--- TASK PROMPT ---
Of the material below, only the lines from the line containing "fx_px: 1931" down to the line containing "exposure_s: 1/60" belong in the answer, written out exactly.

--- DATA FOR ANALYSIS ---
▼
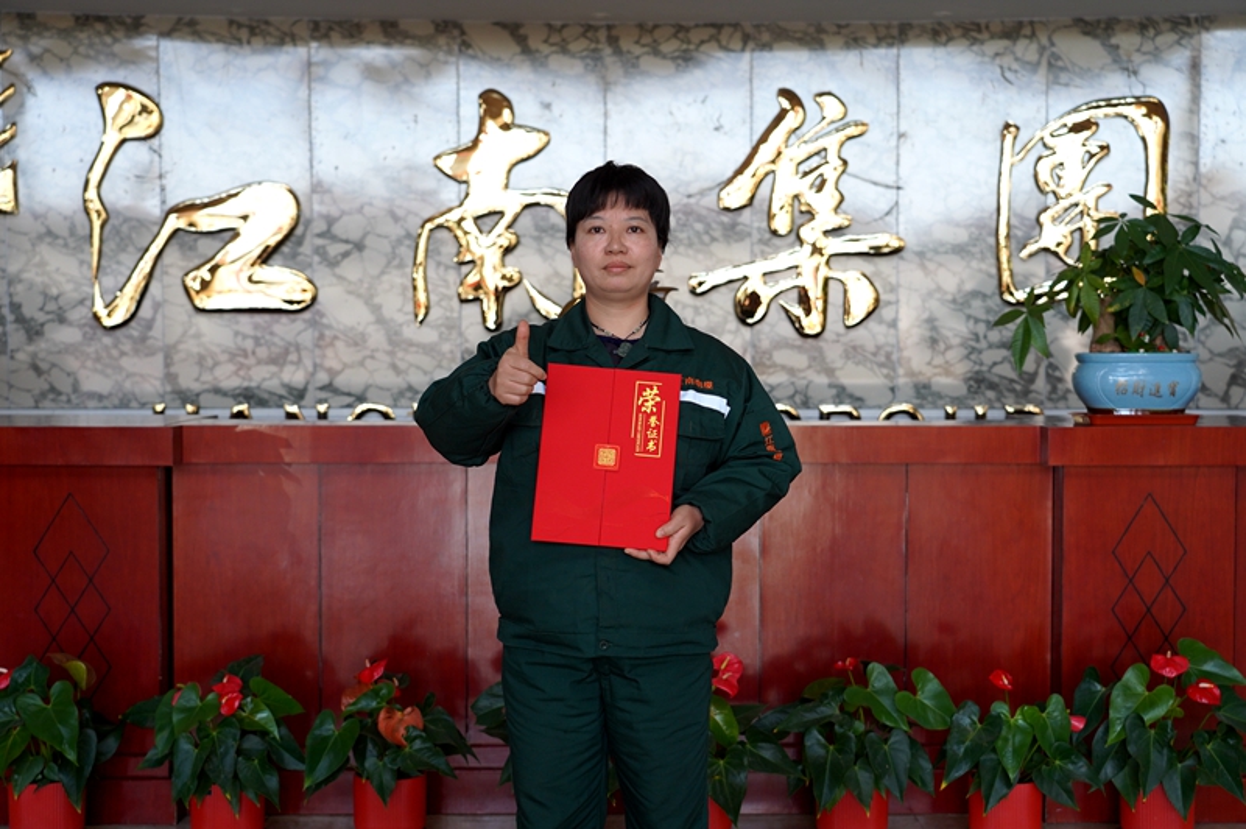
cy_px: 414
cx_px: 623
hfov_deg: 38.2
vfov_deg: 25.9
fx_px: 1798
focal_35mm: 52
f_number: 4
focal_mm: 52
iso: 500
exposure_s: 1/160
▲
▼
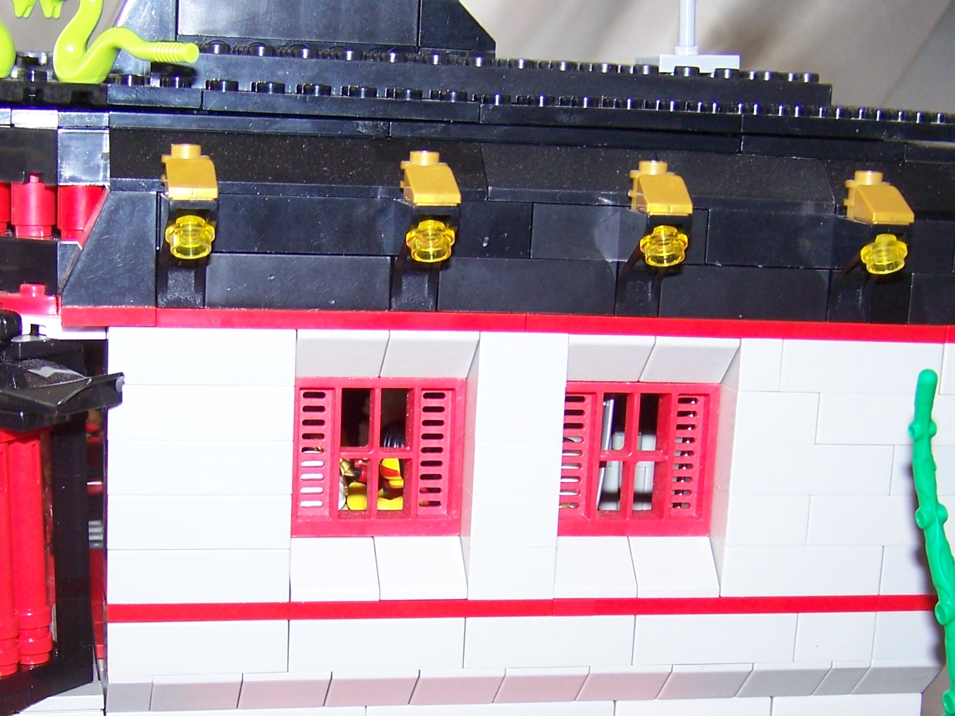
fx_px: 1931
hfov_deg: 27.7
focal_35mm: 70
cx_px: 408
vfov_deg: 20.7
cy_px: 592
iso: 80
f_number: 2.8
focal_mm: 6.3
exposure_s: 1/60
▲
--- SOLUTION TO THIS PROBLEM ---
fx_px: 1931
hfov_deg: 27.7
focal_35mm: 70
cx_px: 408
vfov_deg: 20.7
cy_px: 592
iso: 80
f_number: 2.8
focal_mm: 6.3
exposure_s: 1/60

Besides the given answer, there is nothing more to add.